The Legislature Killed Safe Routes to School Funding, So What’s Next?

There's a stark difference between before Safe Routes to School is Implemented and after.  Image: Active Living Research
Nationally, schools that participate in Safe Routes to School programs for multiple years see significantly higher rates of biking and walking to school. Image: Active Living Research

Pay raises for Colorado legislators, electronic traffic enforcement and student testing dominated state politics in the last session, overshadowing the casualty of a longstanding and successful program: Safe Routes to School. Some state funding remains for the 2015-2016 school year, but none for Denver. And after next year, no Colorado schools will have Safe Routes programs unless new funding is identified.

Safe Routes to School is a grant program that promotes biking and walking to school. Nationally, the share of kids in kindergarten through eighth grade who walk or bike to school fell from 47 percent in 1969 to just 13 percent in 2009, according to Active Living Research. In Colorado, where childhood obesity is rising even faster than the rest of the country and one in four kids is overweight, reversing this trend could yield major improvements in public health.
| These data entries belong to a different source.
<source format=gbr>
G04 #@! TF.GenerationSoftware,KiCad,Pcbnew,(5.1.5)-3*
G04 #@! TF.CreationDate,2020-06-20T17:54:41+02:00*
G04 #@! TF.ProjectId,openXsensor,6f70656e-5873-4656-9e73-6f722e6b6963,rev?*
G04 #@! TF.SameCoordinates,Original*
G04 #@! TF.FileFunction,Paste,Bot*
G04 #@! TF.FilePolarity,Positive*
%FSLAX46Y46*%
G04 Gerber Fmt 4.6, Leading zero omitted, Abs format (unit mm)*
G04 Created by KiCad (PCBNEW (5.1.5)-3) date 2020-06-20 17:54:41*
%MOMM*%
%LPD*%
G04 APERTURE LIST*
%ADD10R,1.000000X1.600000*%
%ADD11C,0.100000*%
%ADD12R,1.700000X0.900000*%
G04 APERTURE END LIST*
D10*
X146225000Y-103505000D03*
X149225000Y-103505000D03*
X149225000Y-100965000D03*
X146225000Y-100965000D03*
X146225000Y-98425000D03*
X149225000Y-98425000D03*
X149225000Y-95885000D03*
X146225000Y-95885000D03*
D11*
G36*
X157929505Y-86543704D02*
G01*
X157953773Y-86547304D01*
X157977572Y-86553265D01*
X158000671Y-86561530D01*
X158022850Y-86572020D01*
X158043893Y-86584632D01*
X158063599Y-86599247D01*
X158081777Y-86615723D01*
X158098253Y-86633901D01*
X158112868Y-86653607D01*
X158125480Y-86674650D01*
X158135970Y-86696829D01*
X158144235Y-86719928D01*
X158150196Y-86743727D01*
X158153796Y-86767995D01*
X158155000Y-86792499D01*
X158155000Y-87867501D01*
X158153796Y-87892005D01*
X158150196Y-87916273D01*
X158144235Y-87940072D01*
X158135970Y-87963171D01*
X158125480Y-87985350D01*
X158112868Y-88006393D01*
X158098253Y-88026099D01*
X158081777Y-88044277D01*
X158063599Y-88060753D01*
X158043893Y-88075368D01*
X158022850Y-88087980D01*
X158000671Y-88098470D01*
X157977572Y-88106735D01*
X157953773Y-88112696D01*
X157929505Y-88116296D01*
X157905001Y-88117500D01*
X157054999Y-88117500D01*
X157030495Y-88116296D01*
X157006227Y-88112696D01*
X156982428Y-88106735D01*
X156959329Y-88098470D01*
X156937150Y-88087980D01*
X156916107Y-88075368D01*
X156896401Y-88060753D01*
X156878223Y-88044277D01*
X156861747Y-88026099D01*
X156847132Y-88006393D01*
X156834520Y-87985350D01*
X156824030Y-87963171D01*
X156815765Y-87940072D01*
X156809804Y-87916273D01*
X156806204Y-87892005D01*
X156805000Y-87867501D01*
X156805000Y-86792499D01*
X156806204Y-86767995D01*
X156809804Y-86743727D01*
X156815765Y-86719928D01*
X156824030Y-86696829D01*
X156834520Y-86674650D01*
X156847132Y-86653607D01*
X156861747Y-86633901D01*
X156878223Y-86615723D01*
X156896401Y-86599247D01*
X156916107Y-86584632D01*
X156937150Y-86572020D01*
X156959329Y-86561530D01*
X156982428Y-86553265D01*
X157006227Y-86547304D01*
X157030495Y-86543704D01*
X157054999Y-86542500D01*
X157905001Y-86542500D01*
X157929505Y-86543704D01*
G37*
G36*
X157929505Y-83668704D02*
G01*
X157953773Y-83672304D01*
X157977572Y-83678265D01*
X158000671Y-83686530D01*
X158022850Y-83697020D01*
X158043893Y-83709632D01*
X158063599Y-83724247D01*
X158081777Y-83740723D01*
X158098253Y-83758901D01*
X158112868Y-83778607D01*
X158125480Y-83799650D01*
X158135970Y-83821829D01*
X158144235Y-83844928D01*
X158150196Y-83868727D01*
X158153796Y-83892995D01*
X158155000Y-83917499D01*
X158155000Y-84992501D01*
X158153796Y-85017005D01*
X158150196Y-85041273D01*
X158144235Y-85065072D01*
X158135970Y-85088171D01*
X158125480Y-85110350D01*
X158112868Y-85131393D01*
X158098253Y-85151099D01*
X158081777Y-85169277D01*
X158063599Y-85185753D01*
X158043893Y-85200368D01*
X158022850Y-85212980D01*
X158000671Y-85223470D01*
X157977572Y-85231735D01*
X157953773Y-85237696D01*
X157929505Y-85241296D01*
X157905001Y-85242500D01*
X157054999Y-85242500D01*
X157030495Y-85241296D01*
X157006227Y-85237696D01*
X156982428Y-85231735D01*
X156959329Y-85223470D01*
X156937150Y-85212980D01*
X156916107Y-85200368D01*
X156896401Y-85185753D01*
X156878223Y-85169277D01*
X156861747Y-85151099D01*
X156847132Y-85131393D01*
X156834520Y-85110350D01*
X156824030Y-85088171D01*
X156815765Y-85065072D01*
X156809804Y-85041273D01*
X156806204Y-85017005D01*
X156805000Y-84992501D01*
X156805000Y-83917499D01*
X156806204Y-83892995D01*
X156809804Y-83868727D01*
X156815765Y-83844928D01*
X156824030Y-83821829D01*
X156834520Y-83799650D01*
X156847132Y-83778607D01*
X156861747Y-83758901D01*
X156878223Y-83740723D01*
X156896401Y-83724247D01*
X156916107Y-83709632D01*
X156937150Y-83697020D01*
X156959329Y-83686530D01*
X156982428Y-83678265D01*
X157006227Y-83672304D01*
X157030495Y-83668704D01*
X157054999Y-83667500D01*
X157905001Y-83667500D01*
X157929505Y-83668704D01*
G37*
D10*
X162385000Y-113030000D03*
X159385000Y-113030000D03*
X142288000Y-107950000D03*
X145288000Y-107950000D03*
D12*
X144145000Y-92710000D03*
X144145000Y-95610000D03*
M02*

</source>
At College View Elementary in southwest Denver, the Safe Routes to School program included workshops on how to ride bikes and bike maintenance. Planners also surveyed the neighborhood and outlined the safest routes to take to and from the school, which is a high-risk area for walkers, according to the city’s Safe Routes coordinator Ashley Fredrick.

About 200 students began walking or biking to school after the program started up in 2005, compared with “barely any” before, said Fredrick.
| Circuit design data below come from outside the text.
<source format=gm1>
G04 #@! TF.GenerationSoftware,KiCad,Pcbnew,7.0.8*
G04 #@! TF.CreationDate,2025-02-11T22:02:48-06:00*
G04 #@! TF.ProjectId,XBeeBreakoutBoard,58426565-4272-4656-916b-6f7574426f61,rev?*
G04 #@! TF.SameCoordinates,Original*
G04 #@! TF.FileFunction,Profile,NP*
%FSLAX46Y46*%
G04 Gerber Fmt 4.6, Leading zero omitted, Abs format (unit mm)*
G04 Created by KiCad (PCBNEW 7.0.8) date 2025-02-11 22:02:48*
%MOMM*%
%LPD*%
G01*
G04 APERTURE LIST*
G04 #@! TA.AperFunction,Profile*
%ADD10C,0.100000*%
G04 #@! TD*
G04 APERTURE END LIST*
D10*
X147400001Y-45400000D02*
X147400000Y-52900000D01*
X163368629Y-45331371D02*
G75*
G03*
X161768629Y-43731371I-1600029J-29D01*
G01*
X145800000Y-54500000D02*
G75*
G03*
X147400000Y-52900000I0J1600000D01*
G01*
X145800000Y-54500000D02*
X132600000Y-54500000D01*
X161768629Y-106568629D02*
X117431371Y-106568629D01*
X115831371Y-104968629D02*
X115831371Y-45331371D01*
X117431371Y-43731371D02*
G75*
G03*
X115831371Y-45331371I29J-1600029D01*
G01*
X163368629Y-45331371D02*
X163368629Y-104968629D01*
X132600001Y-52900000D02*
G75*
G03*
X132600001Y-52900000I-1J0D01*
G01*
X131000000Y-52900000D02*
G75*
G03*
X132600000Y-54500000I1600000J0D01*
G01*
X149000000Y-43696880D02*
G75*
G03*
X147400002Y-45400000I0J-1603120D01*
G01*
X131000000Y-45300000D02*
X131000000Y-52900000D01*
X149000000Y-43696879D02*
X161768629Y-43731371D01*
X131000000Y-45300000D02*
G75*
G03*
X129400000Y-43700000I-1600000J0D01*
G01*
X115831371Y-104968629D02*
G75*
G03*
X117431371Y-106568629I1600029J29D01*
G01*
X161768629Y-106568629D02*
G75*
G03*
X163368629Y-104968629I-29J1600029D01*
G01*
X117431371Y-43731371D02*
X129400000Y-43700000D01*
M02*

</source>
Jennifer Gonzalez, a physical education teacher who coordinated the Safe Routes program at College View, said losing it would be a big step backward. “I think it’s just really important for students to have a connection to physical activity,” she said. “[Adults] don’t have the most positive views of physical [activity]… and I want to extend that knowledge to parents — let them know their kids can be safe walking or biking to school.”

In the last two years, Denver has doubled school participation in the program without spending any additional grant money.

Times have changed, but Safe Routes to School is a tactic to increase active transportation and decrease driving. Image: Active Living Research
Safe Routes to School programs are an effort to reverse the precipitous decline in walking and biking to school. Image: Active Living Research

The program works. So what happened?

Republican Senators Owen Hill (El Paso), Ray Scott (Mesa) and Jerry Sonnenberg (Eastern CO) killed the grant program in the Senate State Affairs Committee earlier this month, on the night before National Bike to School Day. In an email to Streetsblog Denver, Hill, whose district has received funding for more than 50 Safe Routes projects, said he wants the program for the children in his district but that “we need to be more creative” in finding funding.

“So many programs like this fail to meet the unique needs of our local communities because we have an antiquated idea that politicians and bureaucrats in Denver should collect money from each community and then administer these programs for the rest of the state,” Hill said. “Unfortunately this often means that good ideas fall victim to big-city politics.”

Actually, the Safe Routes program lets local governments design their own approaches. The Colorado Department of Transportation administers the grants based on applications from localities that tailor their programs to local needs.

The pot of money for Safe Routes is small, but it goes a long way. In its last iteration, statewide budget for Safe Routes will be $700,000, split among 60 schools with 30,000 students. That money is a drop in the bucket compared to, say, the Colorado DOT’s $7.3 million budget for safety education. And it can help save money by reducing the substantial costs of bussing kids to school.

Safe Routes is down but not out. Bicycle Colorado is searching for other ways to fund it, whether it’s through local school districts, private support, or even Congress.

“We’re certainly not giving up because this is something that people in Colorado want, and something that’s proven to work,” said Dan Grunig, executive director of Bicycle Colorado, “so we’ll continue to build support with members and coalition folks.”